Fighting a battle personally in Dragon Commander is where the game is most interesting. You begin by controlling your units and moving them to various empty bases to capture them and begin building in these bases – this will allow you to build extra units on the battlefield. You will use recruits as resources and there are buildings which act as recruitment centres – but these are limited resources, so move fast! – this is a lot like Starcraft and is quite standard for an RTS, but this is where things get cool. After some time has passed, you can press R and take flight into the battle yourself. You are quite literally a Dragon Commander. While in dragon form you can’t control your units as well, pressing F2 to select all units and Q to tell them to move to or attack whatever your reticule is aiming at is about the limit. You can also use Z, X, C and V to select different buildings which will show units and appropriate keys to build them while in dragon form. You can shoot at enemy units and buildings with your dragon breath attack, use your jetpack to quickly traverse the battlefield or dodge and use an array of skills from your skillbar to support your units, cause extra damage and other things. The seamless transition between build and dragon mode feels excellent and really makes the game a lot more fun, but doesn’t remove all difficulty – Dragons are susceptible to anti-air attacks.
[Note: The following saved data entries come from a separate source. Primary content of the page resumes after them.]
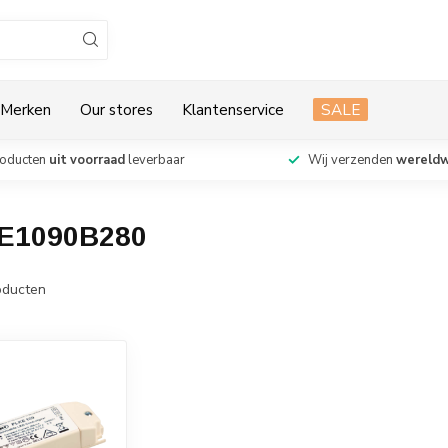
Merken
Our stores
Klantenservice
SALE
roducten
uit voorraad
leverbaar
Wij verzenden
wereldw
KE1090B280
ducten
Speaking of dragons, when you first start a campaign in Dragon Commander, you get to pick one of three types; Sabre, Mountain and Zephyr. Sabre is more of a balanced dragon, giving you the best of both worlds. Mountain is focused more on buffing itself and being offensive. Zephyr offers support to allied units and can be considered a defensive dragon. Each dragon caters to a different play-style and has a different appearance.
This is only the Story Campaign. Dragon Commander has other modes to keep you occupied – and plenty of them. There is also a Custom Campaign in which you can choose your enemies and map and throw down with help from the crew in the Story Campaign. This plays out similarly to Story Campaign, only a bit shorter. You can also play a Skirmish, in which you only play the map and battle portions of the game, moving units to take land and defeat your enemies. Finally, there is a multi-player mode which allows you to play both a campaign and skirmish with the option of a ladder variant.
Dragon Commander has a particularly good soundtrack with plenty of diversity. From ambient tracks to powerful battle themes, you won’t be disappointed here. In fact, the sound work in general is great. Characters are well-voiced and the voices fit their personalities and races.
You will see all of the options you’d expect to see in a PC game in Dragon Commander. From re-binding keys to plenty of graphical and audio options.
Divinity: Dragon Commander is a game that seems like a recipe for failure, bringing in too many genres and ideas to the table. Seems like it, but it is not. Dragon Commander skilfully mixes everything in just the right way that the game borne of it is a wonder to behold. Not only has it been made in a way that it works, it’s also simple to boot. No poring over endless amount of information, Dragon Commander delivers everything to you concisely without excess. Most importantly of all, you’re a god-damn dragon with a jetpack!